It's another example of how Satanic Panic is still alive and well in some places: the principal of a kindergarten in Melbourne, Australia has not only banned role play among its students, he is encouraging parents of their students to back them up by doing the same at home.
A MELBOURNE kinder has banned children from Harry Potter, Pokemon and Power Rangers paraphernalia for "spiritual reasons" and told parents not to let their boys and girls play with toys associated with their fantasy heroes at home.
In a letter to parents, Waverley Christian College principal Peter Sheahan labelled the kinder a "war-free zone" and banned all items associated with the popular children's programs as well as toy guns, swords and weapons.
"For this reason we actively discourage all role play such as Power Rangers," he wrote to parents.
"For spiritual reasons, all Pokemon and Harry Potter items are not considered appropriate, including toys, clothing, drink bottles etc.
"Please help us by backing this up at home."
Victorian Parents Council spokeswoman Christine Delamore said the directive "went too far".
"Schools have a right to have policies that apply in the school yard, but don't try and tell parents what to do in their own home," she said."It's interfering, it's over-stepping the mark.

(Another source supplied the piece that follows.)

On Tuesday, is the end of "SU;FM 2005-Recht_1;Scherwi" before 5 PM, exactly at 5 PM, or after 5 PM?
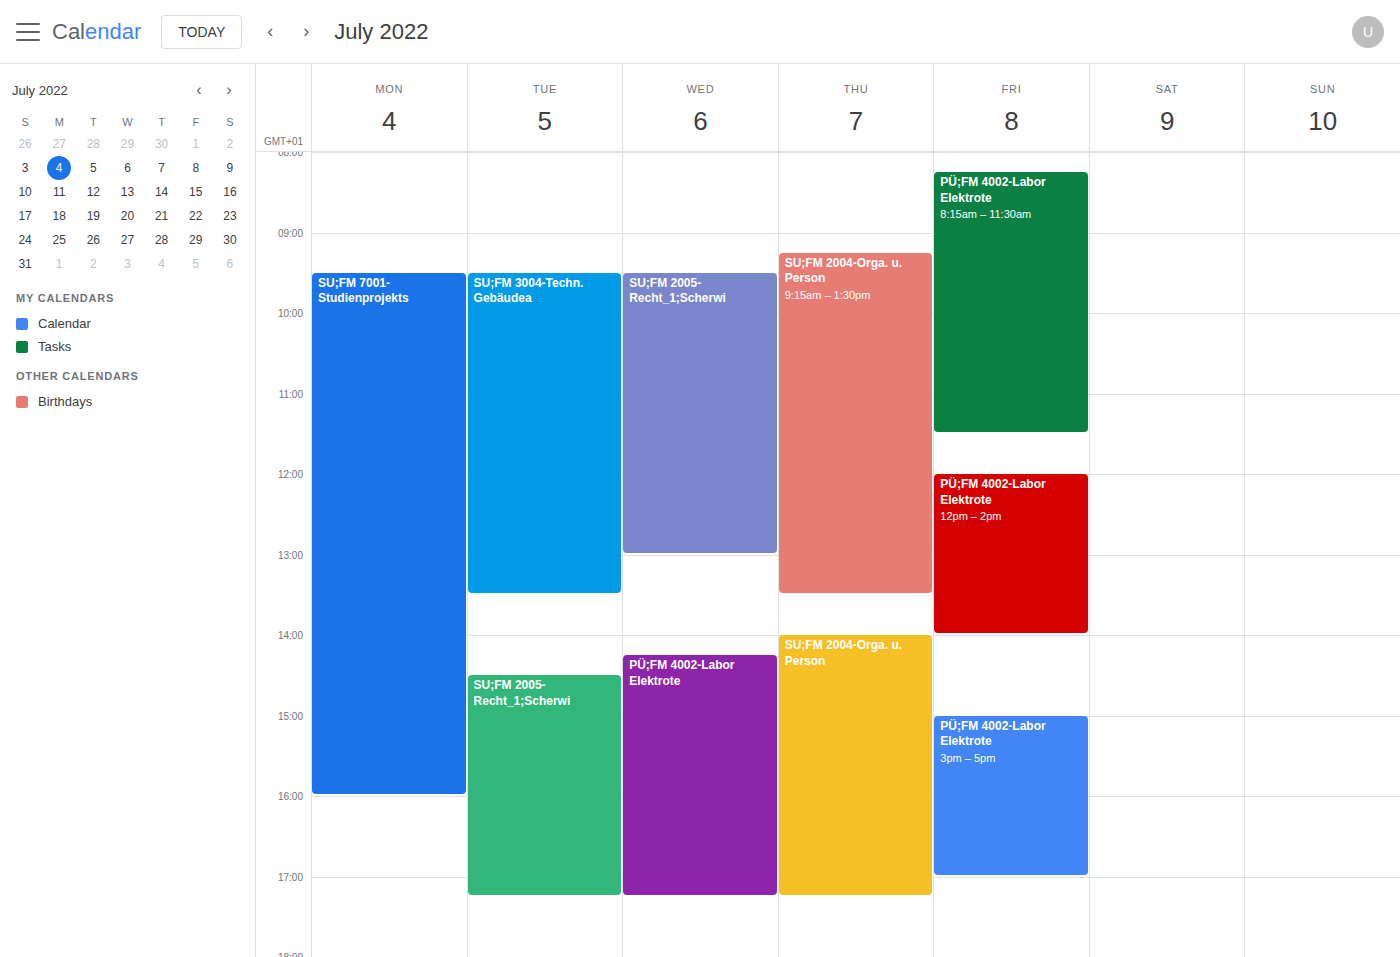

Mr Sheahan did not return phone calls from the Sunday Herald Sun.
Forest Hill Liberal candidate Neil Angus, chairman of the independent inter-denominational school in Wantirna South, said he did not have a view on the issue.
Role-play - including "war games" with swords and guns - is an important part of child development. It helps us build our personality, cope with our fears and other trials of life, and learn who we truly are. There are certainly some children who should not role play unsupervised due to personal mental or emotional issues, but banning the activity outright will not create or exacerbate these issues - it will only delay their detection.
On top of that, this ban could encourage the mistaken notion that any kind of role play is always wrong. The school is certainly within its rights to ban any activity they choose, but this is lazy, irresponsible, and superstitious, and the children attending this school deserve much more.